*What this task involves*. Work through the entries below and show every line in which "butt" is found.

[Data extracted from a collection]
#####

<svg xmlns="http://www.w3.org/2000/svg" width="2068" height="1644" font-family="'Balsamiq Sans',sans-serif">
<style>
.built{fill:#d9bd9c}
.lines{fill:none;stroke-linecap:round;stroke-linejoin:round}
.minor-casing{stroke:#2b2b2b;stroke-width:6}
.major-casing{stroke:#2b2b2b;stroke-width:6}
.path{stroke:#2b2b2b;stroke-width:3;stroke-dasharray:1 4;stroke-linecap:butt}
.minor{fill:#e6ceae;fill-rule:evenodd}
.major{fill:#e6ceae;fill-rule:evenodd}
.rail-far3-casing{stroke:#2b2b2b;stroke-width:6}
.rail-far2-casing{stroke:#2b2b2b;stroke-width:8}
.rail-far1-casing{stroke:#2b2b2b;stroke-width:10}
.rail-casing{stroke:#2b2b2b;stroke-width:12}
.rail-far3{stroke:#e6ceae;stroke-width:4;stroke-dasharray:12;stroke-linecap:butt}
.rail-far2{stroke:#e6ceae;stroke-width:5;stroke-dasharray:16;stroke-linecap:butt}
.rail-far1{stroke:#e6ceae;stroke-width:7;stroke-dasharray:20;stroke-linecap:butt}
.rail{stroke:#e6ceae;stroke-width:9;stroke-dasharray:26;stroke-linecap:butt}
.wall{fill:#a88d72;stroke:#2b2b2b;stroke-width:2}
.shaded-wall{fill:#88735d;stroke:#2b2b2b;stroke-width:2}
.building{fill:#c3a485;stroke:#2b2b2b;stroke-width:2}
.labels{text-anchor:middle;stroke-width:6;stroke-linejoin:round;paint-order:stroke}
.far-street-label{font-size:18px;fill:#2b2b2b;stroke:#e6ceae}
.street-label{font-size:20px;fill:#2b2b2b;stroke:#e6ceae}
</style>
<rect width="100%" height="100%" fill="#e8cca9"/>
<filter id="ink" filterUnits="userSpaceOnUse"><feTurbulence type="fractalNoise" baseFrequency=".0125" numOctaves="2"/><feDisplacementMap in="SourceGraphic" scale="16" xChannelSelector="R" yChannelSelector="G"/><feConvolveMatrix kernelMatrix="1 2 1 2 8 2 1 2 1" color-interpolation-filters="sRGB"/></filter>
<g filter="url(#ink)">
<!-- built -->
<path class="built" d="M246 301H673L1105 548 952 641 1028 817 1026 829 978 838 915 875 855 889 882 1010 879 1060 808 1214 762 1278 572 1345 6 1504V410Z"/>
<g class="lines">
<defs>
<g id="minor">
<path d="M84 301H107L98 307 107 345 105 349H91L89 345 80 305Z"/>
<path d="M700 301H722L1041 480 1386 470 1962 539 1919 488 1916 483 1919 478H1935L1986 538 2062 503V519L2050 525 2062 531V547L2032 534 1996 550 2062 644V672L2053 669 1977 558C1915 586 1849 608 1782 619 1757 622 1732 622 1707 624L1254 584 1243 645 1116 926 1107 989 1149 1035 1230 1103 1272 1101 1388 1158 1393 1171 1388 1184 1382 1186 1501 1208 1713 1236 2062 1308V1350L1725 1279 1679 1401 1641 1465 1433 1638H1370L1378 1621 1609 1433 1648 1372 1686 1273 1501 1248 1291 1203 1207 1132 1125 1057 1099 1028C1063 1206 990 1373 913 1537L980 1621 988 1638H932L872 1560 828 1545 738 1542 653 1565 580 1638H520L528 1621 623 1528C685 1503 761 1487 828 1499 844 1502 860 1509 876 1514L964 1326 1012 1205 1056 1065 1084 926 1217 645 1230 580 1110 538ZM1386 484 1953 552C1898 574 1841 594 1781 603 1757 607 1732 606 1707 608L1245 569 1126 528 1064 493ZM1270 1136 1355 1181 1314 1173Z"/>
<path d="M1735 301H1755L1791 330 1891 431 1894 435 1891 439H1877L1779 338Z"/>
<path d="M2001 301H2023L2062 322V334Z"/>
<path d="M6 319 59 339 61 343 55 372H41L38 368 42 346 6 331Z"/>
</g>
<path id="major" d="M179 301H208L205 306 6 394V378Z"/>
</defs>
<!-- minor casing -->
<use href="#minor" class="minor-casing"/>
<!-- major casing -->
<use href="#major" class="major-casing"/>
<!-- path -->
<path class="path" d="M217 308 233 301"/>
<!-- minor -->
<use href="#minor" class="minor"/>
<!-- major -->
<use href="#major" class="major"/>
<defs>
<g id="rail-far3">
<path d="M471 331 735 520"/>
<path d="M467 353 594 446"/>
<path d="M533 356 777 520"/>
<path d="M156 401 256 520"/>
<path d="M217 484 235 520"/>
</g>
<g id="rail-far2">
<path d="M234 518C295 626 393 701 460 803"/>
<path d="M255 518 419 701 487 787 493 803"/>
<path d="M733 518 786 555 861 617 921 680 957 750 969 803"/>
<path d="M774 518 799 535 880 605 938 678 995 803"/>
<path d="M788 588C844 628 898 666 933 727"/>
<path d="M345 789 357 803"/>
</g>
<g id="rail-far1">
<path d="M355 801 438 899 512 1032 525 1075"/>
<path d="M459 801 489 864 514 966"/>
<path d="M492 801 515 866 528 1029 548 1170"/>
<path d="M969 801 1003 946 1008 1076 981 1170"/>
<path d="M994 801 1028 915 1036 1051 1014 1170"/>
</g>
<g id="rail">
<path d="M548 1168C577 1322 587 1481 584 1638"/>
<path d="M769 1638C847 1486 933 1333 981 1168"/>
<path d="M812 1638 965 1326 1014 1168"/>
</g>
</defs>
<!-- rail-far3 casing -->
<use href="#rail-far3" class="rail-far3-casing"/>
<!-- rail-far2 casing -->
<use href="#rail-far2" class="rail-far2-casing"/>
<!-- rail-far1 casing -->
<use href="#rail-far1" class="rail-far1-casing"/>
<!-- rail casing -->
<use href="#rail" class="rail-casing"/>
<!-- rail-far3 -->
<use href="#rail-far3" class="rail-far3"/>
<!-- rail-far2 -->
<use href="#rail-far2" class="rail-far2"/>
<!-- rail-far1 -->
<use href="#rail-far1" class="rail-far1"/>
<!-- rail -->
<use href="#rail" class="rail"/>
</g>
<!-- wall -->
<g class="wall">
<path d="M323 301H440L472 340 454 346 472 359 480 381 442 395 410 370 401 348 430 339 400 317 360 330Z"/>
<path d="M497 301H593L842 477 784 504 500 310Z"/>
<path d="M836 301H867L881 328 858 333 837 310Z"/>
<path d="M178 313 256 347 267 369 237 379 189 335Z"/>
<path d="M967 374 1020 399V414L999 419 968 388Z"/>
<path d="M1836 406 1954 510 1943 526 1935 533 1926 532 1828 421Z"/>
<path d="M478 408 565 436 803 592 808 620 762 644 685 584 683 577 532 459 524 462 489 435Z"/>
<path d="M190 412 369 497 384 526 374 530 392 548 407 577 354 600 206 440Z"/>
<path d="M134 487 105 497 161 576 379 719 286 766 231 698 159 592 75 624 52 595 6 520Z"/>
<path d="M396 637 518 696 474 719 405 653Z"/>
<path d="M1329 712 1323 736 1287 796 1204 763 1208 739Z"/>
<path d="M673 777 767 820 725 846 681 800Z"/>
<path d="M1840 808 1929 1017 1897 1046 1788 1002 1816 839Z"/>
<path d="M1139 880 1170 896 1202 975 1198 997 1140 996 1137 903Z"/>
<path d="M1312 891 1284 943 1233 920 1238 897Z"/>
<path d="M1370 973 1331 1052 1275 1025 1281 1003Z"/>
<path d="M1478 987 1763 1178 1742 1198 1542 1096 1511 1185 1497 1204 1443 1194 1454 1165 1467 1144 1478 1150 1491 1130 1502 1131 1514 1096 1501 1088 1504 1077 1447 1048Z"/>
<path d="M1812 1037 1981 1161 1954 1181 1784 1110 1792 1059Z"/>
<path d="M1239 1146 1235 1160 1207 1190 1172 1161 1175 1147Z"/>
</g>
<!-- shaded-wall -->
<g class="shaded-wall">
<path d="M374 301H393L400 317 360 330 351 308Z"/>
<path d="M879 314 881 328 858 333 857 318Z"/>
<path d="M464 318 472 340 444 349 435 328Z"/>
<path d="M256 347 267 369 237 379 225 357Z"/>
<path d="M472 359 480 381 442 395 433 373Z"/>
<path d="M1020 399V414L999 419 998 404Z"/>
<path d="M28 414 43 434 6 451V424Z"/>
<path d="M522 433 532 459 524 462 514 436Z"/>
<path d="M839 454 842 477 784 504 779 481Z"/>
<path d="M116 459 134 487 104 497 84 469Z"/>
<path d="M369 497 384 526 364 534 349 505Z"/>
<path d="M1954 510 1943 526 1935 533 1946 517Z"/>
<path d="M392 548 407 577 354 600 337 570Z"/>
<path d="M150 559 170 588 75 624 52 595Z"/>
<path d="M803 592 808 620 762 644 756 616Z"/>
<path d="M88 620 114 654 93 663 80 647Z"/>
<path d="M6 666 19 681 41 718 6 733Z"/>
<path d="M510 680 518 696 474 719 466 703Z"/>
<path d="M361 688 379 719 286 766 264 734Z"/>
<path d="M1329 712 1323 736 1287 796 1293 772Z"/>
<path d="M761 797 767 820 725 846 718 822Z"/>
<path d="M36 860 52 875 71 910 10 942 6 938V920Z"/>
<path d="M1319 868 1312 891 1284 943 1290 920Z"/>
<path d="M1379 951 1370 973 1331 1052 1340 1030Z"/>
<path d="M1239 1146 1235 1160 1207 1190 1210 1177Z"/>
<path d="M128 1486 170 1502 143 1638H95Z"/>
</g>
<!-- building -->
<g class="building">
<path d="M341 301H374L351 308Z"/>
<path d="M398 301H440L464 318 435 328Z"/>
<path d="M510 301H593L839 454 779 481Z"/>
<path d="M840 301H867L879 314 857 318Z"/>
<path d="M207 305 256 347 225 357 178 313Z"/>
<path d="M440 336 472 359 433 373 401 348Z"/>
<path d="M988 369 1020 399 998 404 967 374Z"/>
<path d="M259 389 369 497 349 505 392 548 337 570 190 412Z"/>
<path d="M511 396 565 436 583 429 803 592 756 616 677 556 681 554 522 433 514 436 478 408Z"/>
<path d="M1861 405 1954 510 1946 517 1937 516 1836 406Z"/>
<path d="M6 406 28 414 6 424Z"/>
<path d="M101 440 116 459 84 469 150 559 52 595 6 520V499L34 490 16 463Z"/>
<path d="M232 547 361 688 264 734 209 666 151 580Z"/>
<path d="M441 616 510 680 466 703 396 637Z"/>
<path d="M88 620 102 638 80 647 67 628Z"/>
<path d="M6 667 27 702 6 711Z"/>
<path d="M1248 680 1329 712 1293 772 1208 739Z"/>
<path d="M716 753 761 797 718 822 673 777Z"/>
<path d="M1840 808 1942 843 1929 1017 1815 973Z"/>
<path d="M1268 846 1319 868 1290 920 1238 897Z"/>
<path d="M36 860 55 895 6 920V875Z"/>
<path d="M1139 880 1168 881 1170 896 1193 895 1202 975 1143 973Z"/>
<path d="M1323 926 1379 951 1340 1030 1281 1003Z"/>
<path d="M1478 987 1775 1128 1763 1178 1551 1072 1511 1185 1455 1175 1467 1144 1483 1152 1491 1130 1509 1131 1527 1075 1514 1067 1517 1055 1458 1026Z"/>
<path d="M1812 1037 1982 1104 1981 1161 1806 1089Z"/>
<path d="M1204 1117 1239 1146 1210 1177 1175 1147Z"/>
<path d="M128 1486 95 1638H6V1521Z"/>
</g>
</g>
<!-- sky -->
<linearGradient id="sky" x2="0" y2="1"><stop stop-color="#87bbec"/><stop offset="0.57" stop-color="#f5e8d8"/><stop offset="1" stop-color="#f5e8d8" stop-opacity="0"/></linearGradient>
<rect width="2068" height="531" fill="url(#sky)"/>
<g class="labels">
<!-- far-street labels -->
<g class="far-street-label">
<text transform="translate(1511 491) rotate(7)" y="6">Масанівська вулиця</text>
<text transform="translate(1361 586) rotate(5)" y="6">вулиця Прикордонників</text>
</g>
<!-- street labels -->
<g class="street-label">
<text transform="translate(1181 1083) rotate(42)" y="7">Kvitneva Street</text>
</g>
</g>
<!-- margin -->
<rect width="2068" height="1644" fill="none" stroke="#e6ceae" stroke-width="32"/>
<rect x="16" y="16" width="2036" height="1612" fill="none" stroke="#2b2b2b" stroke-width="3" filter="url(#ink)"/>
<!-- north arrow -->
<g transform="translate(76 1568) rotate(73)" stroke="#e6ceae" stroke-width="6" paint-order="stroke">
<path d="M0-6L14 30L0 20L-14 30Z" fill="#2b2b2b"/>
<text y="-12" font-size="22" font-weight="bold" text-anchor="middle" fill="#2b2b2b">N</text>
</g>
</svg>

#####

*Expected answer*.
.path{stroke:#2b2b2b;stroke-width:3;stroke-dasharray:1 4;stroke-linecap:butt}
.rail-far3{stroke:#e6ceae;stroke-width:4;stroke-dasharray:12;stroke-linecap:butt}
.rail-far2{stroke:#e6ceae;stroke-width:5;stroke-dasharray:16;stroke-linecap:butt}
.rail-far1{stroke:#e6ceae;stroke-width:7;stroke-dasharray:20;stroke-linecap:butt}
.rail{stroke:#e6ceae;stroke-width:9;stroke-dasharray:26;stroke-linecap:butt}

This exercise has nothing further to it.